### Provided text
--------------------

-Taylor Hendricks is getting better by the day. The 6’9” freshman from Central Florida’s attacking game is showing considerably more polish. He always did a nice job of playing low with the ball, but now he’s displaying more in the way of dribble moves and counters. The game is clearly slowing down for him as a passer, too. Through his first ten games, Hendricks was averaging a meager 0.7 APG. In the ten games since, he’s averaging 2.5 APG. With his size, shooting ability (38.8% from three on the year, 4.3 attempts per game), and defense (0.8 SPG, 1.9 BPG), Hendricks is on pace to make a lottery push, if not more.

--------------------

### Data for analysis

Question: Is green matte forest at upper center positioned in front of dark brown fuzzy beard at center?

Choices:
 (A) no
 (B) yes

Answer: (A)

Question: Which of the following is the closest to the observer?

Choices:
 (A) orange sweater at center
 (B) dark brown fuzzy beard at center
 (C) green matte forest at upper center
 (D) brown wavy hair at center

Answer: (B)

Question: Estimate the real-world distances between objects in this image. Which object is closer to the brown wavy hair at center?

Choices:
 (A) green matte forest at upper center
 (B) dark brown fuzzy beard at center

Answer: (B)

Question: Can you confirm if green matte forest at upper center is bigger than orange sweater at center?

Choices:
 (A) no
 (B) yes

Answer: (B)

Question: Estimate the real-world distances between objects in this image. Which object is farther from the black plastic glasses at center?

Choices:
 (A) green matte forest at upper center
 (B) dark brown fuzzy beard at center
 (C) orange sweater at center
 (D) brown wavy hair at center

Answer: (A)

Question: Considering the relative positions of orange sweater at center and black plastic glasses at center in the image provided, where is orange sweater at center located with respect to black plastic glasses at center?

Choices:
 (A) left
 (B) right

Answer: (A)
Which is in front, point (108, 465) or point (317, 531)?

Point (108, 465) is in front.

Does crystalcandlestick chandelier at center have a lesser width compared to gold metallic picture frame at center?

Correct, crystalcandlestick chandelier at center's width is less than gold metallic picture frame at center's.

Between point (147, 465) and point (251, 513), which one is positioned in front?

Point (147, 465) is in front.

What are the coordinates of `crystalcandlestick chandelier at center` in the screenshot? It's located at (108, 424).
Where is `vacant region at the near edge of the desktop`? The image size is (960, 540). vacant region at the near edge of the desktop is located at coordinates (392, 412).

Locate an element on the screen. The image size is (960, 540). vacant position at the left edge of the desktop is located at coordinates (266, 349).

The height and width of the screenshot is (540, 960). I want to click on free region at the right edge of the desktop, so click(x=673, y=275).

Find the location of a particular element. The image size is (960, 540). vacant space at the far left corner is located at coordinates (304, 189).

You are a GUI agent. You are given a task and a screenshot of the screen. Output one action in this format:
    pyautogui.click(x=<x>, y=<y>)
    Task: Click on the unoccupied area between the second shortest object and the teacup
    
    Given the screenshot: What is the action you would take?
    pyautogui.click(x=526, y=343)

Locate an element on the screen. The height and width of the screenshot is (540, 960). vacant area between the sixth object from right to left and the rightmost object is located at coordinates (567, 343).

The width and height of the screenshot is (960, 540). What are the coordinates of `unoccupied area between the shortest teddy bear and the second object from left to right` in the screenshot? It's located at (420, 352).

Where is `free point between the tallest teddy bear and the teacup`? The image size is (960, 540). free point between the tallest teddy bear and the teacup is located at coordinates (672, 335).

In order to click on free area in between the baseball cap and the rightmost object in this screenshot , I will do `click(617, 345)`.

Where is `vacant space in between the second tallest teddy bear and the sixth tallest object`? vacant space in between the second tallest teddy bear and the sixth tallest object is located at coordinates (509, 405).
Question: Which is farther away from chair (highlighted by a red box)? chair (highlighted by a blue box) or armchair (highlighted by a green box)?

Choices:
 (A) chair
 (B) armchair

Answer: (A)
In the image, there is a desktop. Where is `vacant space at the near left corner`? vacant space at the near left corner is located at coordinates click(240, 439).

--------------------

### Your assignment
Print the passage about Taylor Hendricks word for word, from "-Taylor Hendricks is" up to and including "if not more.".

### Task response
-Taylor Hendricks is getting better by the day. The 6’9” freshman from Central Florida’s attacking game is showing considerably more polish. He always did a nice job of playing low with the ball, but now he’s displaying more in the way of dribble moves and counters. The game is clearly slowing down for him as a passer, too. Through his first ten games, Hendricks was averaging a meager 0.7 APG. In the ten games since, he’s averaging 2.5 APG. With his size, shooting ability (38.8% from three on the year, 4.3 attempts per game), and defense (0.8 SPG, 1.9 BPG), Hendricks is on pace to make a lottery push, if not more.